GIVEN RECORDS Start Marker
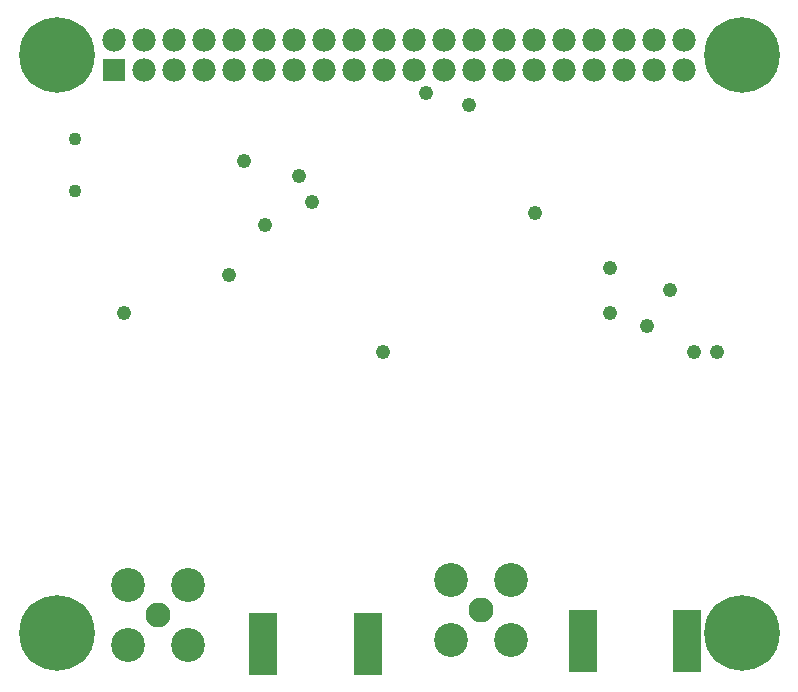
<source format=gbs>
G75*
%MOIN*%
%OFA0B0*%
%FSLAX25Y25*%
%IPPOS*%
%LPD*%
%AMOC8*
5,1,8,0,0,1.08239X$1,22.5*
%
%ADD10C,0.11627*%
%ADD11R,0.07800X0.07800*%
%ADD12C,0.07800*%
%ADD13C,0.25197*%
%ADD14C,0.08300*%
%ADD15C,0.11300*%
%ADD16R,0.09800X0.20800*%
%ADD17C,0.04343*%
%ADD18C,0.04800*%
D10*
X0018780Y0057778D03*
X0018780Y0250691D03*
X0247126Y0250691D03*
X0247126Y0057778D03*
D11*
X0037953Y0245691D03*
D12*
X0047953Y0245691D03*
X0057953Y0245691D03*
X0067953Y0245691D03*
X0077953Y0245691D03*
X0087953Y0245691D03*
X0097953Y0245691D03*
X0107953Y0245691D03*
X0117953Y0245691D03*
X0127953Y0245691D03*
X0137953Y0245691D03*
X0147953Y0245691D03*
X0157953Y0245691D03*
X0167953Y0245691D03*
X0177953Y0245691D03*
X0187953Y0245691D03*
X0197953Y0245691D03*
X0207953Y0245691D03*
X0217953Y0245691D03*
X0227953Y0245691D03*
X0227953Y0255691D03*
X0217953Y0255691D03*
X0207953Y0255691D03*
X0197953Y0255691D03*
X0187953Y0255691D03*
X0177953Y0255691D03*
X0167953Y0255691D03*
X0157953Y0255691D03*
X0147953Y0255691D03*
X0137953Y0255691D03*
X0127953Y0255691D03*
X0117953Y0255691D03*
X0107953Y0255691D03*
X0097953Y0255691D03*
X0087953Y0255691D03*
X0077953Y0255691D03*
X0067953Y0255691D03*
X0057953Y0255691D03*
X0047953Y0255691D03*
X0037953Y0255691D03*
D13*
X0018780Y0250691D03*
X0018780Y0057778D03*
X0247126Y0057778D03*
X0247126Y0250691D03*
D14*
X0160281Y0065578D03*
X0052500Y0063998D03*
D15*
X0042461Y0053959D03*
X0062539Y0053959D03*
X0062539Y0074037D03*
X0042461Y0074037D03*
X0150242Y0075617D03*
X0170320Y0075617D03*
X0170320Y0055539D03*
X0150242Y0055539D03*
D16*
X0122400Y0054098D03*
X0087600Y0054098D03*
X0194204Y0055286D03*
X0229004Y0055286D03*
D17*
X0025000Y0205337D03*
X0025000Y0222660D03*
D18*
X0076250Y0177123D03*
X0088125Y0193998D03*
X0103750Y0201498D03*
X0099375Y0210248D03*
X0081250Y0215248D03*
X0041250Y0164623D03*
X0127500Y0151498D03*
X0178125Y0197748D03*
X0203125Y0179623D03*
X0203125Y0164623D03*
X0215625Y0160248D03*
X0223125Y0172123D03*
X0231250Y0151498D03*
X0238750Y0151498D03*
X0156250Y0233998D03*
X0141875Y0237748D03*
M02*

</source>
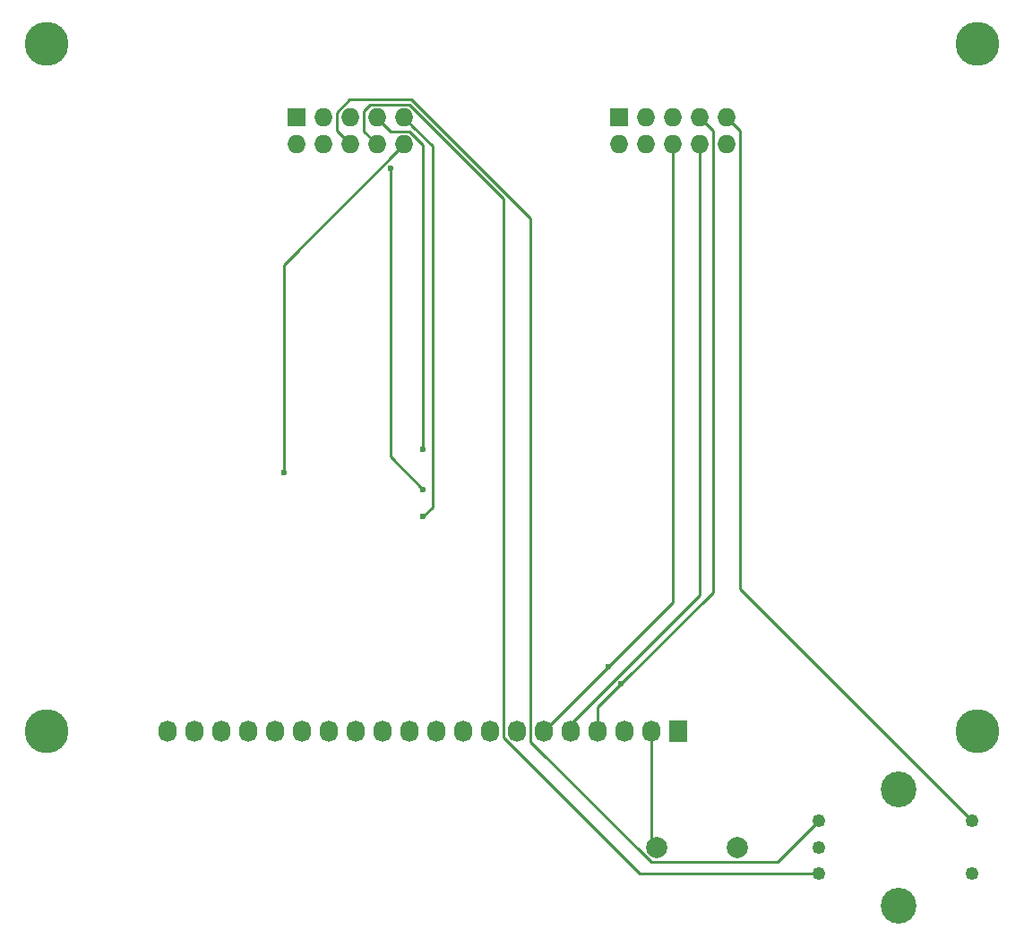
<source format=gtl>
G04 #@! TF.GenerationSoftware,KiCad,Pcbnew,(2016-12-15 revision b13c7e4)-master*
G04 #@! TF.CreationDate,2017-03-13T07:50:40-06:00*
G04 #@! TF.ProjectId,GLCD,474C43442E6B696361645F7063620000,0.7*
G04 #@! TF.FileFunction,Copper,L1,Top,Signal*
G04 #@! TF.FilePolarity,Positive*
%FSLAX46Y46*%
G04 Gerber Fmt 4.6, Leading zero omitted, Abs format (unit mm)*
G04 Created by KiCad (PCBNEW (2016-12-15 revision b13c7e4)-master) date Mon Mar 13 07:50:40 2017*
%MOMM*%
%LPD*%
G01*
G04 APERTURE LIST*
%ADD10C,0.100000*%
%ADD11C,1.250000*%
%ADD12C,3.375000*%
%ADD13O,1.727200X2.032000*%
%ADD14R,1.727200X2.032000*%
%ADD15O,1.727200X1.727200*%
%ADD16R,1.727200X1.727200*%
%ADD17C,4.150000*%
%ADD18C,2.000000*%
%ADD19C,0.600000*%
%ADD20C,0.250000*%
G04 APERTURE END LIST*
D10*
D11*
X172500000Y-129000000D03*
X172500000Y-131500000D03*
X172500000Y-134000000D03*
D12*
X180000000Y-126000000D03*
X180000000Y-137000000D03*
D11*
X187000000Y-134000000D03*
X187000000Y-129000000D03*
D13*
X110990000Y-120500000D03*
X113530000Y-120500000D03*
X116070000Y-120500000D03*
X118610000Y-120500000D03*
X121150000Y-120500000D03*
X123690000Y-120500000D03*
X126230000Y-120500000D03*
X128770000Y-120500000D03*
X131310000Y-120500000D03*
X133850000Y-120500000D03*
X136390000Y-120500000D03*
X138930000Y-120500000D03*
X141470000Y-120500000D03*
X144010000Y-120500000D03*
X146550000Y-120500000D03*
X149090000Y-120500000D03*
X151630000Y-120500000D03*
X154170000Y-120500000D03*
X156710000Y-120500000D03*
D14*
X159250000Y-120500000D03*
D15*
X133300000Y-65000000D03*
X133300000Y-62460000D03*
X130760000Y-65000000D03*
X130760000Y-62460000D03*
X128220000Y-65000000D03*
X128220000Y-62460000D03*
X125680000Y-65000000D03*
X125680000Y-62460000D03*
X123140000Y-65000000D03*
D16*
X123140000Y-62460000D03*
D17*
X99500000Y-55500000D03*
X187500000Y-120500000D03*
X99500000Y-120500000D03*
D18*
X164799840Y-131500000D03*
X157200160Y-131500000D03*
D17*
X187500000Y-55500000D03*
D15*
X163800000Y-65000000D03*
X163800000Y-62460000D03*
X161260000Y-65000000D03*
X161260000Y-62460000D03*
X158720000Y-65000000D03*
X158720000Y-62460000D03*
X156180000Y-65000000D03*
X156180000Y-62460000D03*
X153640000Y-65000000D03*
D16*
X153640000Y-62460000D03*
D19*
X121920000Y-96050100D03*
X135115300Y-100195380D03*
X135115300Y-93845380D03*
X135115300Y-97655380D03*
X132000000Y-67250000D03*
X153800000Y-116050000D03*
X152650000Y-114400000D03*
D20*
X156710000Y-120500000D02*
X156710000Y-131009840D01*
X156710000Y-131009840D02*
X157200160Y-131500000D01*
X145250000Y-121510842D02*
X145250000Y-72014460D01*
X126950000Y-61970870D02*
X126950000Y-63730000D01*
X126950000Y-63730000D02*
X128220000Y-65000000D01*
X145250000Y-72014460D02*
X133985530Y-60749990D01*
X133985530Y-60749990D02*
X128170880Y-60749990D01*
X128170880Y-60749990D02*
X126950000Y-61970870D01*
X168600000Y-132900000D02*
X156639158Y-132900000D01*
X156639158Y-132900000D02*
X145250000Y-121510842D01*
X172500000Y-129000000D02*
X168600000Y-132900000D01*
X142700000Y-121100000D02*
X142700000Y-70100870D01*
X172500000Y-134000000D02*
X155600000Y-134000000D01*
X155600000Y-134000000D02*
X142700000Y-121100000D01*
X130098072Y-61200000D02*
X129500000Y-61798072D01*
X142700000Y-70100870D02*
X133799130Y-61200000D01*
X133799130Y-61200000D02*
X130098072Y-61200000D01*
X129500000Y-61798072D02*
X129500000Y-63740000D01*
X129500000Y-63740000D02*
X130760000Y-65000000D01*
X165050000Y-63710000D02*
X165050000Y-107050000D01*
X165050000Y-107050000D02*
X187000000Y-129000000D01*
X163800000Y-62460000D02*
X165050000Y-63710000D01*
X133300000Y-65000000D02*
X121920000Y-76380000D01*
X121920000Y-76380000D02*
X121920000Y-96050100D01*
X135115300Y-100195380D02*
X136000000Y-99310680D01*
X136000000Y-99310680D02*
X136000000Y-65160000D01*
X134163599Y-63323599D02*
X133300000Y-62460000D01*
X136000000Y-65160000D02*
X134163599Y-63323599D01*
X135115300Y-93421116D02*
X135115300Y-93845380D01*
X135115300Y-65056170D02*
X135115300Y-93421116D01*
X132000000Y-63750000D02*
X133809130Y-63750000D01*
X133809130Y-63750000D02*
X135115300Y-65056170D01*
X130760000Y-62460000D02*
X130760000Y-62510000D01*
X130760000Y-62510000D02*
X132000000Y-63750000D01*
X130760000Y-62460000D02*
X132000000Y-63750000D01*
X135115300Y-97655380D02*
X132000000Y-94540080D01*
X132000000Y-94540080D02*
X132000000Y-67250000D01*
X162500000Y-63700000D02*
X162500000Y-107350000D01*
X162500000Y-107350000D02*
X153800000Y-116050000D01*
X161260000Y-62460000D02*
X162500000Y-63700000D01*
X153800000Y-116050000D02*
X153750000Y-116100000D01*
X151630000Y-118220000D02*
X153750000Y-116100000D01*
X151630000Y-120500000D02*
X151630000Y-118220000D01*
X161260000Y-62460000D02*
X161260000Y-63010000D01*
X161260000Y-62460000D02*
X161260000Y-62960000D01*
X149090000Y-120500000D02*
X149090000Y-119834998D01*
X149090000Y-119834998D02*
X161260000Y-107664998D01*
X161260000Y-107664998D02*
X161260000Y-106500000D01*
X161260000Y-106500000D02*
X161260000Y-65000000D01*
X158720000Y-108330000D02*
X152650000Y-114400000D01*
X152650000Y-114400000D02*
X146550000Y-120500000D01*
X158720000Y-65000000D02*
X158720000Y-108330000D01*
M02*

</source>
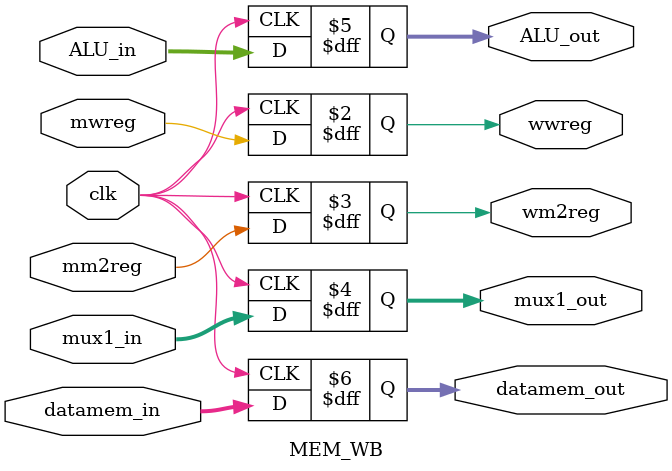
<source format=v>
`timescale 1ns / 1ps

module MEM_WB(
    input clk,
    input mwreg,
    input mm2reg,
    input [4:0] mux1_in,
    input [31:0] ALU_in,
    input [31:0] datamem_in,
    output reg wwreg,
    output reg wm2reg,
    output reg [4:0] mux1_out,
    output reg [31:0] ALU_out,
    output reg [31:0] datamem_out
    );
    
    always @(negedge clk)
    begin
        wwreg = mwreg;
        wm2reg = mm2reg;
        mux1_out = mux1_in;
        ALU_out = ALU_in;
        datamem_out = datamem_in;
    
    end
endmodule


</source>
GIVEN RECORDS End Marker
> PROBLEM DETAILS: Could you say how many lines in the data above contain "format"? Reply with the number alone.

> SOLUTION TO THIS EXERCISE: 4